TEXTO FORNECIDO
Jesus já tinha dito isto em outra ocasião, conforme registrado no capítulo 8 de Marcos. No caminho à Cafarnaum, os discípulos tiveram uma discussão bem acirrada, sobre quem deles era o mais importante – ou seja, a maldita ambição religiosa. Um pouquinho antes Jesus falava de seu futuro sofrimento, cruz e morte. O evangelista Lucas (cap. 9) oferece outros detalhes – Jesus diz uma coisa que os discípulos não queriam ouvir: “Se alguém quer ser o meu seguidor, esteja pronto para morrer como eu vou morrer, e me acompanhe”
Este balde de água fria nós precisamos também levar na cabeça, quando nossas ambições religiosas se tornam muito latentes e diabólicas. Se isto já é um problema lá fora, no trabalho, na escola, na política, e que cria tanta confusão, é com mais intensidade um problema na igreja, que tem como fundamento a Rocha que é Cristo. Foi o que aconteceu entre os discípulos, porque diz o Evangelho que, quando os outros dez discípulos ficaram sabendo deste pedido, ficaram zangados, indignados com João e Tiago. Podemos imaginar a briga entre ele:
- Mas quem são vocês dois para que Jesus atenda este pedido?
Jesus precisou de muita paciência e conversa para apaziguá-los, e fazê-los entender de que a missão da igreja estava nas mãos deles, e todo o empenho de Jesus estava em jogo. Por isto as palavras de Jesus:
- Como vocês sabem, os governadores dos povos pagãos têm autoridade sobre eles e mandam neles. Mas entre vocês não pode ser assim. Pelo contrário, quem quiser ser importante, que sirva os outros, e quem quiser ser o primeiro, que seja o escravo de todos. Porque até o Filho do Homem não veio para ser servido, mas para servir e dar a sua vida para salvar muita gente.
“Como vocês sabem”, disse Jesus. E nós, hoje, também sabemos de como os poderosos deste mundo dominam, apoiados na força, no poder. Uma autoridade duvidosa – e que está acompanhada de corrupção, maldades, crimes, injustiças – fatos que estão na história passada e presente.
“Mas entre vocês não deve ser assim”. E porque não deve ser assim? Pelo simples fato que na igreja de Cristo não existe domínio, poder, sobreposição, autoritarismo. Na igreja de Cristo existe serviço, humildade. O único que tem poder e está acima de todos é Jesus. Mas, como disse o próprio Senhor Jesus, ele, que é o Filho de Deus, não veio para ser servido, mas para servir e dar a sua vida.
É por este serviço de Jesus, que deu a sua vida para um dia ter um lugarzinho na gloria celestial, é por este ultrajante e doloroso serviço de Jesus, que eu quero orar com o salmista: Eu procuro te servir de todo o coração; não deixes que eu me desvie dos teus mandamentos (119.10).
Não nos desviemos dos mandamentos de Deus – e como sabemos, o resumo dos mandamentos é o amor, o amor que se mostra no serviço. Amém.

DADOS ARMAZENADOS

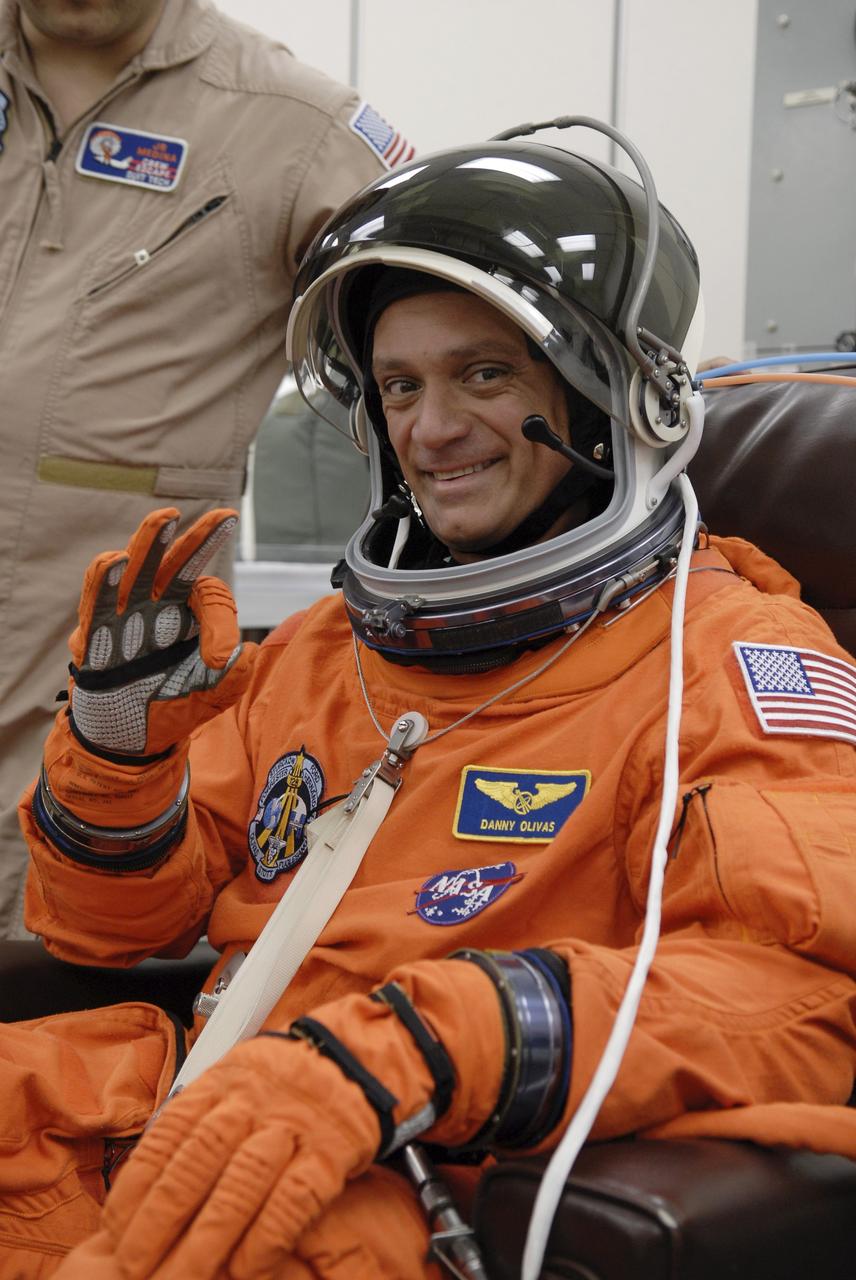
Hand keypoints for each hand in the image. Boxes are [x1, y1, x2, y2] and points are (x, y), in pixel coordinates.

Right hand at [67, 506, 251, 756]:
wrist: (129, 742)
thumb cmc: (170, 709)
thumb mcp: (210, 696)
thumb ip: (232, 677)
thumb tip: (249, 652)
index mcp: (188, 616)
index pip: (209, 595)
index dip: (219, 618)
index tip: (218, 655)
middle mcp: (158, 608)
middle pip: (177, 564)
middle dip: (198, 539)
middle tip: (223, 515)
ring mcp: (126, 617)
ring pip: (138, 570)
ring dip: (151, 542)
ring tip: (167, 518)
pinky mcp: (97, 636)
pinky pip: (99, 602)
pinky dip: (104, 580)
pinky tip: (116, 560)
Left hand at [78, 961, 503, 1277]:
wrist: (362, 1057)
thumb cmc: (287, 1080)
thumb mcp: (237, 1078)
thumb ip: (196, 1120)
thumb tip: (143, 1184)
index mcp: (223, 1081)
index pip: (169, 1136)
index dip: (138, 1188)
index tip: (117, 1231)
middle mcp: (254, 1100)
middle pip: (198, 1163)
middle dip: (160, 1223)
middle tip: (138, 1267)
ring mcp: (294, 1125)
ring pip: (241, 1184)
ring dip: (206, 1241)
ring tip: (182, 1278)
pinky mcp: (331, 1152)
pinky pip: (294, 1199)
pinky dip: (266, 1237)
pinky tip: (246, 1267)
--
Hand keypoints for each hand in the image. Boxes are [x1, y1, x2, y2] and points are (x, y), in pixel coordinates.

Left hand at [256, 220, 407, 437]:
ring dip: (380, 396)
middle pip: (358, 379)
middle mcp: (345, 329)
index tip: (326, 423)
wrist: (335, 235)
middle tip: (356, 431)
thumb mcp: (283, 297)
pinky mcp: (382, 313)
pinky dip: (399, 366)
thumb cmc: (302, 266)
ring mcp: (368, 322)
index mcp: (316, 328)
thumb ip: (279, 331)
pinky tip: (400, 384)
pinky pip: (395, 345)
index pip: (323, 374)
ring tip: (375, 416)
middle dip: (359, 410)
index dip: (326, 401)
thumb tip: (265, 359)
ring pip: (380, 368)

QUESTÕES DE ESTUDO
A: Diga se cada afirmação abaixo está de acordo com o texto fornecido, respondendo sim ou não e citando literalmente as palavras do texto que decidem cada caso.
(i) Os outros dez discípulos ficaram zangados com João e Tiago.
(ii) Na igreja de Cristo existe autoritarismo.
(iii) O resumo dos mandamentos é a fé.
B: Conforme o texto fornecido, sobre o que os discípulos discutiram no caminho a Cafarnaum?

RESULTADOS DO EXERCÍCIO
A:
(i) Sim: “ficaram zangados, indignados com João e Tiago”.
(ii) Não: “na igreja de Cristo não existe domínio, poder, sobreposição, autoritarismo”.
(iii) Não: “o resumo dos mandamentos é o amor”.

B: Sobre quem deles era o mais importante.